--- ACTIVITY ---
In the profile of a Brazilian Acton alumnus below, what award did the politician receive in 2019?

--- DOCUMENT PASSAGE ---
One of Acton’s most high-profile alumni is taking on a regime to defend the country he loves.

“I do not want to live in another country,” Marcel Van Hattam believes. “I want to live in another Brazil.”

For the 40-year-old politician, his allegiance to Brazil has come at a high cost. Van Hattam, a federal representative in the country’s legislature, was one of thousands of Brazilians targeted by president Luiz Inácio Lula da Silva’s (“Lula”) regime. The crackdown from the Lula regime became a stunning political persecution scandal covered by voices around the globe, including public confrontation between American media moguls like Elon Musk and Brazil’s executive and judicial branches.

Van Hattam’s rise to prominence is a fascinating mosaic of parts, from his Dutch parentage to his current status as an outspoken member of Brazil’s Partido Novo (‘the New Party,’) defending free market economics, property rights, and accountability for government officials. And major part of that mosaic has been Van Hattem’s work with the Acton Institute. Perhaps the most high-profile Acton alumnus in electoral politics, he has attended Acton University, Acton’s flagship conference, fourteen times, starting in 2012. 2026 will be his eighth year speaking at Acton University.

Marcel with Kris Alan Mauren in 2013

Van Hattam started attending Acton University in his early 20s. Today, his lectures at Acton, including “Twitter Files Brazil – The Increasing Censorship of Social Media Worldwide: The Case of Brazil” and “Fighting the Leviathan from Within,”  are typically standing-room only.

Since coming to Acton fourteen years ago, Van Hattam has become an integral part of bringing more and more Brazilians into Acton’s orbit, massively increasing not only the Brazilian cohort at the conference but the amount of people bringing the timeless ideas and concepts present at Acton University to their vocations and ministries in Brazil. “Much in my life has changed since my first participation in [Acton University],” Marcel told Acton attendees in 2018. “I rethought my role in society. I met great and inspiring people from all over the world. And I was granted additional intellectual support and motivation to defend a free and virtuous society.”

To say that Marcel Van Hattem has made the most of that support and motivation would be an understatement. What started as a small outreach effort has grown, through the tireless efforts of Van Hattem and others, into a group of more than a hundred Acton alumni in Brazil, taking the ideas of a free and virtuous society and infusing them into the country’s political, entrepreneurial, and spiritual life. That work has led to tremendous recognition for Van Hattem’s work. In 2019, he was awarded the Order of Rio Branco, Brazil’s highest civilian award, by then-President Jair Bolsonaro. And the recognition extended to American audiences as well — Van Hattem and many of his fellow Brazilian alumni attended Acton University 2024, where he was honored with the Institute’s Alumni Achievement Award for his work forwarding Acton’s mission in Brazil.

--- RECORDS PROVIDED ---

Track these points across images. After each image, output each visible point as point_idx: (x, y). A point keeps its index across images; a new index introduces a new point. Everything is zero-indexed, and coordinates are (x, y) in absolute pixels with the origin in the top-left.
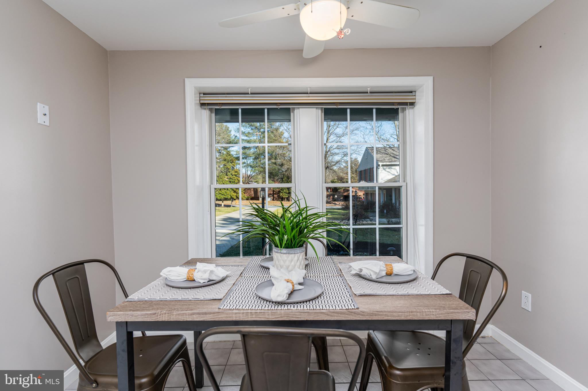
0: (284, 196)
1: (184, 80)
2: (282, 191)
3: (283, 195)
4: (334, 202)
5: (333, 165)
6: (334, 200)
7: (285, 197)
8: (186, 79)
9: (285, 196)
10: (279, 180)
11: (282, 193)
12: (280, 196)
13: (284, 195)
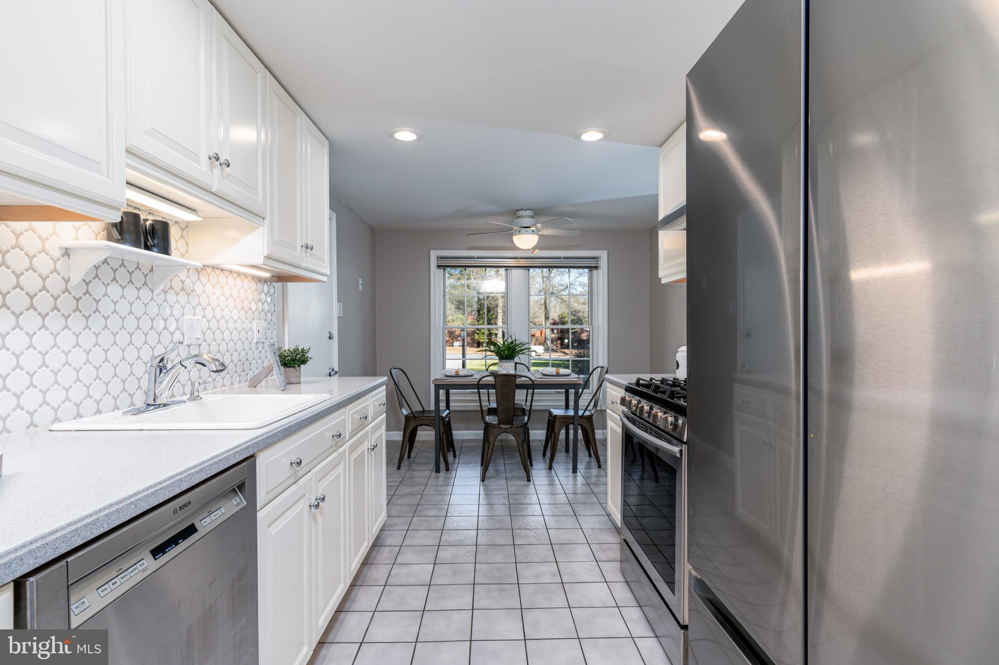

--- ANSWER ---
He received the Order of Rio Branco, Brazil's highest civilian award.